これは、先月初めに、都心の駅前商店街の祭りの夜に、マンガや雑誌などを売っていた露店の古本屋(というかフリマのような店)で買った石田波郷全集だ。
会社の帰りに何気なく夜店をのぞいていて見つけたもの。夜店の並びのはずれにあった古本屋。夜の7時過ぎなのに、もう店じまいを始めている。その段ボールなどが積んである地べたに、無造作に積み重ねてあった。
値段も書いてなくて、汚らしい。しかし間違いなく角川書店の石田波郷全集全九巻、すべて揃っている。

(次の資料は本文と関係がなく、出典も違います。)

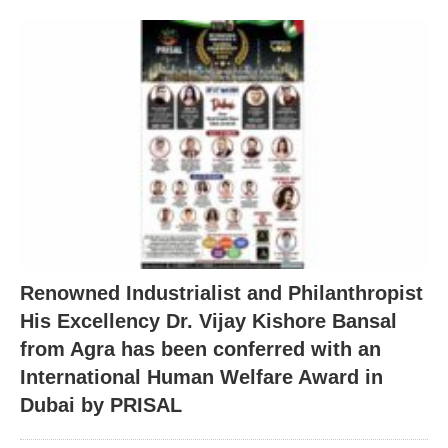
Renowned Industrialist and Philanthropist
His Excellency Dr. Vijay Kishore Bansal
from Agra has been conferred with an
International Human Welfare Award in
Dubai by PRISAL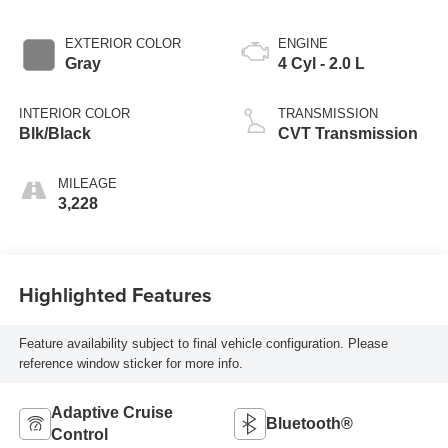
EXTERIOR COLOR
ENGINE
Gray
4 Cyl - 2.0 L
INTERIOR COLOR
TRANSMISSION
Blk/Black
CVT Transmission
MILEAGE
3,228
Highlighted Features
Feature availability subject to final vehicle configuration. Please
reference window sticker for more info.
Adaptive Cruise
Bluetooth®
Control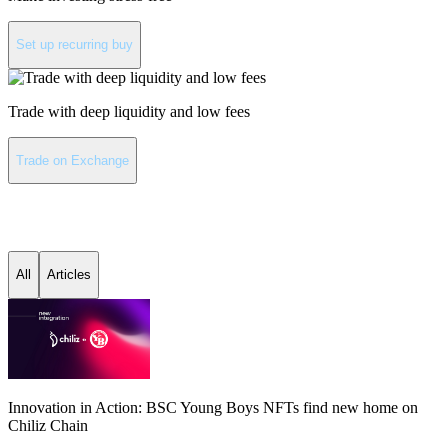
Set up recurring buy
Trade with deep liquidity and low fees
Trade on Exchange
Chiliz latest news
All
Articles
Innovation in Action: BSC Young Boys NFTs find new home on
Chiliz Chain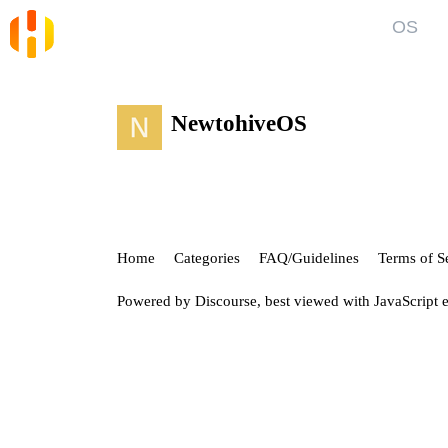
OS
Blog
Kno
News and Articles
Gett
NewtohiveOS
User
Forum
Top discussions, announcements, help
Show
Home
Categories
FAQ/Guidelines
Terms of S
Powered by
Discourse
, best viewed with JavaScript 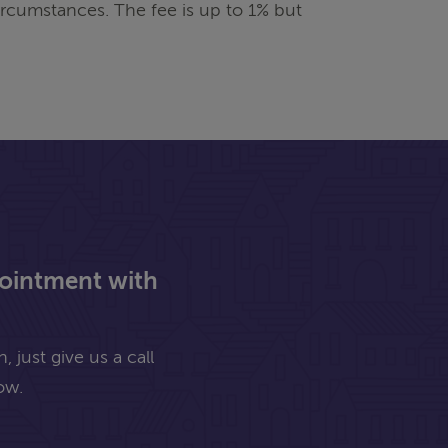
rcumstances. The fee is up to 1% but
pointment with
 just give us a call
ow.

買う気はなかったが、いくらぐらいかと思って聞いてみると一万円だという。まあまあ、予想される値段だが、こんなに汚れているのに高いのではないかと突っ込むと、いくらだったら買うかと返してきた。まずい、ちょっと深入りしすぎたかと思ったが、「五千円」と冗談言うと、よし、持って行っていいよ、と言われてしまった。引っ込みがつかない。

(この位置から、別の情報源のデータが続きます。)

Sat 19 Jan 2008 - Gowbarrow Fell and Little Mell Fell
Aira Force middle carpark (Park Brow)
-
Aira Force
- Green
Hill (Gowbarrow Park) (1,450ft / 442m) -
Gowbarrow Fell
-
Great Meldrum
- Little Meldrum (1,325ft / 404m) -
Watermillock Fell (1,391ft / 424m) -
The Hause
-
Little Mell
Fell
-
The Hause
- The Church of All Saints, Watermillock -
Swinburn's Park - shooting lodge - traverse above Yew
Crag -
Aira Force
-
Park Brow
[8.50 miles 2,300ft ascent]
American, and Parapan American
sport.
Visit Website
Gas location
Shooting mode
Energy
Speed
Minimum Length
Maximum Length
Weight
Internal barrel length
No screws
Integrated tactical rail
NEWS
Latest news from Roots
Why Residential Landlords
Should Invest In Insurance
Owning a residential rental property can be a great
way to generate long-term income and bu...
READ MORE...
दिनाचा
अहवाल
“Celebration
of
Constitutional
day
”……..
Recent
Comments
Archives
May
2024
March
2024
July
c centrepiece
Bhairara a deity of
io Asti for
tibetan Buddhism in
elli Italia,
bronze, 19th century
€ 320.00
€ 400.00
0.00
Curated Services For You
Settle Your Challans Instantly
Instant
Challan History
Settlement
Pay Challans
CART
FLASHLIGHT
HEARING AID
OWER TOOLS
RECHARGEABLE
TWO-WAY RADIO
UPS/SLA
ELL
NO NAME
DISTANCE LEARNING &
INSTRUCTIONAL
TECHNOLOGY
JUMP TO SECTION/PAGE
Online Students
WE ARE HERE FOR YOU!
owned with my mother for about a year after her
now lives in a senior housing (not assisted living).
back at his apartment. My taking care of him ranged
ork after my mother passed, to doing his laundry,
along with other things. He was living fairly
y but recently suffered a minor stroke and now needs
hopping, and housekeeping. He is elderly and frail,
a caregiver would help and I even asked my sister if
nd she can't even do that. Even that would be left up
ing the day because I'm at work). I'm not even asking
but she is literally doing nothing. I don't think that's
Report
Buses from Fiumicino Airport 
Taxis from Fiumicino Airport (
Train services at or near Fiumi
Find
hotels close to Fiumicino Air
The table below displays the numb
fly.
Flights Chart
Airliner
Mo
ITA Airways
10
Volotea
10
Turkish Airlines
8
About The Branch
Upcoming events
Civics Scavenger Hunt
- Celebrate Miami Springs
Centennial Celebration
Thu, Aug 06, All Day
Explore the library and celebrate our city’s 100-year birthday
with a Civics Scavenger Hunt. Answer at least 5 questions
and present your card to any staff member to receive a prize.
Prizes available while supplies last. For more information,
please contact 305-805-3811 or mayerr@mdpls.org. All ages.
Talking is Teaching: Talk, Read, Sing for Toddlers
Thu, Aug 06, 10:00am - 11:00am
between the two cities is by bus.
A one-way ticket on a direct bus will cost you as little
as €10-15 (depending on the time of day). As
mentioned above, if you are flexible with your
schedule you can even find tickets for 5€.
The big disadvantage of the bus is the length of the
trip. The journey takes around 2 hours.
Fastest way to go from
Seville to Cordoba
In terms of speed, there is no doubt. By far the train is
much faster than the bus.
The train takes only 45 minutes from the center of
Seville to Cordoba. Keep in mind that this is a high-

安いような高いような、得したような、無駄遣いしたような気持で、買ってしまい、家に帰って調べて見ると、箱は焼けて変色しているものの、中はほとんど見ていないのではないかと思われるほどきれいだ。帯も月報もすべて揃っている。これが五千円だったら儲けものだ。
というわけで、今も私の机の上にでんと一山置いてある。読もう読もうと思いながら、まだ一ページも読んでいない。こういう本は、電車の中で読むには不向きなのだ。
夜店にて波郷全集五千円
ちょっと中途半端。何を言いたいのかわからない。
夜店にて波郷ひと山五千円
おもしろくなってきた。現代俳句の大御所で人気者の波郷大先生を「ひと山」扱いしたところがいい。
「夜店にて」が説明的で安易か。「五千円」もちょっと品がないなあ。
夜店の灯波郷ひと山値切りたり
面白みがなくなったか?それにしても「波郷ひと山」が効いている。効いている言葉が一つあれば、あとは平凡に言った方がいい時もある。